PROBLEM TO WORK ON
Copy each of the entries below faithfully, setting aside any pictures.

Saved data entries
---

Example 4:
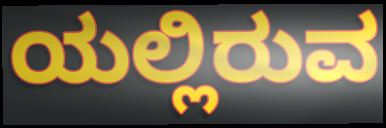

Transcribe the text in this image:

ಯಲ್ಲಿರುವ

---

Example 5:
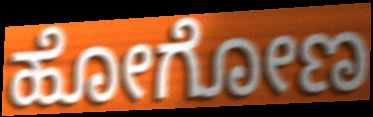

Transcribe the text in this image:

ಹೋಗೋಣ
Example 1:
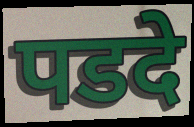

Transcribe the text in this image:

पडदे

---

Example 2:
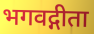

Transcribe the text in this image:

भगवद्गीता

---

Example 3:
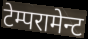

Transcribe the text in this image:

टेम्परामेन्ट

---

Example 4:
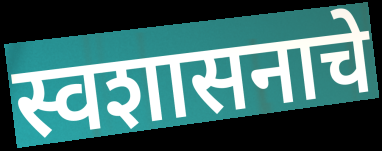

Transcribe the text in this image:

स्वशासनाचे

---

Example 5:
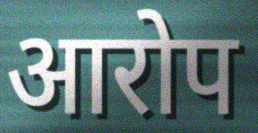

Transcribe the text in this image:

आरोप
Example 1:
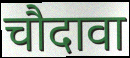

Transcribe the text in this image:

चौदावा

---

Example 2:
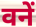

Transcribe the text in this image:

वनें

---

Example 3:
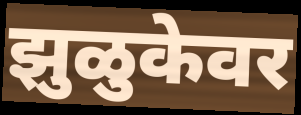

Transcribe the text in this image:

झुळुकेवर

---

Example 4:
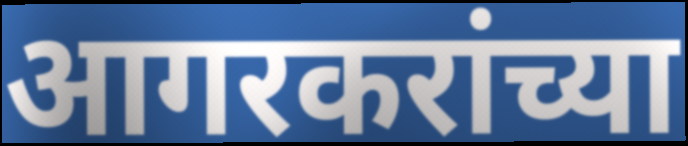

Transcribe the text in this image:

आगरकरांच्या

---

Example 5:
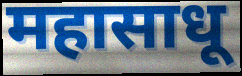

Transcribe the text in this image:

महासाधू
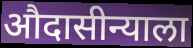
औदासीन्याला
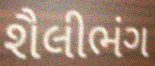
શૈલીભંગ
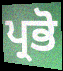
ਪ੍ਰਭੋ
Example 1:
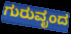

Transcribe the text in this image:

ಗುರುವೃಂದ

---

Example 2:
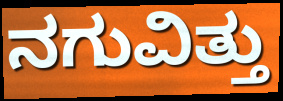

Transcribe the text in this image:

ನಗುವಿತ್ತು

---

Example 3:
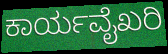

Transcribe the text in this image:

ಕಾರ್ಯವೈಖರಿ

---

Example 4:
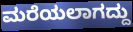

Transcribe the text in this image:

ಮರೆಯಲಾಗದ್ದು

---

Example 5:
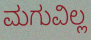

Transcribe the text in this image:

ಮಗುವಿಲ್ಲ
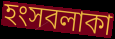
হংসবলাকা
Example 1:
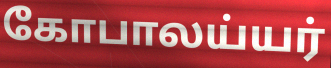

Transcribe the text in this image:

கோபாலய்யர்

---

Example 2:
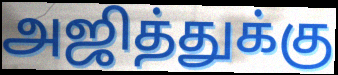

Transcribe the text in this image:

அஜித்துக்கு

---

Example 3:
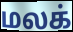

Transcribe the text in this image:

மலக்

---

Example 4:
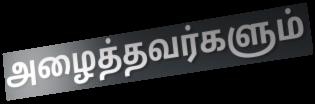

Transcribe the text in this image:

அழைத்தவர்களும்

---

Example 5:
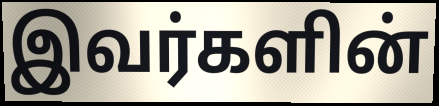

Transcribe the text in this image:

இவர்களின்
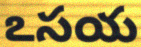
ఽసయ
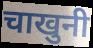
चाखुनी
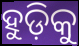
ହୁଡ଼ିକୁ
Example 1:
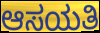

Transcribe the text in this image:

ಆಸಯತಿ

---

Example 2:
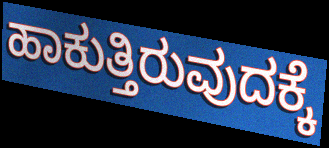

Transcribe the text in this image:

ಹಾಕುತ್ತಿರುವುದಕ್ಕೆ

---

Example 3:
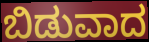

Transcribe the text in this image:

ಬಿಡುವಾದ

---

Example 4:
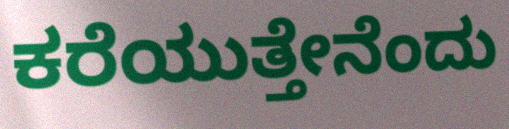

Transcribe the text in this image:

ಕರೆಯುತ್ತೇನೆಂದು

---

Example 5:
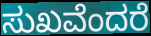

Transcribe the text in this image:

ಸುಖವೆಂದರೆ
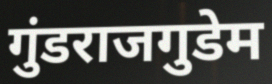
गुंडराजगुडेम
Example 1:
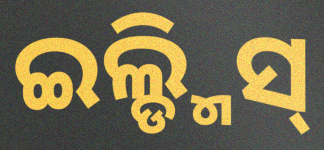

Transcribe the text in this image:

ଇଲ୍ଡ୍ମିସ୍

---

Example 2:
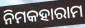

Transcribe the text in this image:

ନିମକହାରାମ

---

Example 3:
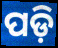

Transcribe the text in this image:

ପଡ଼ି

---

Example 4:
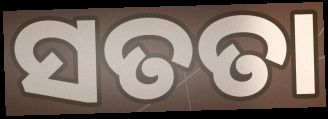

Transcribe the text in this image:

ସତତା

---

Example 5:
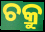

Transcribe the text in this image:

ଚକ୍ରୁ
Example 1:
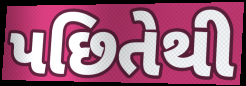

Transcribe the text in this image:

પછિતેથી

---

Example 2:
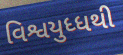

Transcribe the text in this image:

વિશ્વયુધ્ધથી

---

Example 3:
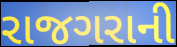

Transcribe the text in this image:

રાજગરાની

RESULT OF THIS EXERCISE
---

Example 4:

Transcribe the text in this image:

ಯಲ್ಲಿರುವ

---

Example 5:

Transcribe the text in this image:

ಹೋಗೋಣ
Example 1:

Transcribe the text in this image:

पडदे

---

Example 2:

Transcribe the text in this image:

भगवद्गीता

---

Example 3:

Transcribe the text in this image:

टेम्परामेन्ट

---

Example 4:

Transcribe the text in this image:

स्वशासनाचे

---

Example 5:

Transcribe the text in this image:

आरोप
Example 1:

Transcribe the text in this image:

चौदावा

---

Example 2:

Transcribe the text in this image:

वनें

---

Example 3:

Transcribe the text in this image:

झुळुकेवर

---

Example 4:

Transcribe the text in this image:

आगरकरांच्या

---

Example 5:

Transcribe the text in this image:

महासाधू
औदासीन्याला
શૈલીભંગ
ਪ੍ਰਭੋ
Example 1:

Transcribe the text in this image:

ಗುರುವೃಂದ

---

Example 2:

Transcribe the text in this image:

ನಗುವಿತ್ತು

---

Example 3:

Transcribe the text in this image:

ಕಾರ್ಯವೈಖರಿ

---

Example 4:

Transcribe the text in this image:

ಮರೆಯಲಾಗದ್ದು

---

Example 5:

Transcribe the text in this image:

ಮಗುವಿಲ್ಲ
হংসবলাকা
Example 1:

Transcribe the text in this image:

கோபாலய்யர்

---

Example 2:

Transcribe the text in this image:

அஜித்துக்கு

---

Example 3:

Transcribe the text in this image:

மலக்

---

Example 4:

Transcribe the text in this image:

அழைத்தவர்களும்

---

Example 5:

Transcribe the text in this image:

இவர்களின்
ఽసయ
चाखुनी
ହୁଡ଼ିକୁ
Example 1:

Transcribe the text in this image:

ಆಸಯತಿ

---

Example 2:

Transcribe the text in this image:

ಹಾಕುತ್ತಿರುವುದಕ್ಕೆ

---

Example 3:

Transcribe the text in this image:

ಬಿಡುವಾದ

---

Example 4:

Transcribe the text in this image:

ಕರೆಯುತ್ತೇನೆಂದು

---

Example 5:

Transcribe the text in this image:

ಸುಖವೆಂದರೆ
गुंडराजगुडेम
Example 1:

Transcribe the text in this image:

ଇଲ୍ଡ୍ମିସ୍

---

Example 2:

Transcribe the text in this image:

ନିମକହାରାମ

---

Example 3:

Transcribe the text in this image:

ପଡ଼ି

---

Example 4:

Transcribe the text in this image:

ସତତା

---

Example 5:

Transcribe the text in this image:

ଚକ୍ରୁ
Example 1:

Transcribe the text in this image:

પછિતેથી

---

Example 2:

Transcribe the text in this image:

વિશ્વયુધ્ધથી

---

Example 3:

Transcribe the text in this image:

રાજગરાની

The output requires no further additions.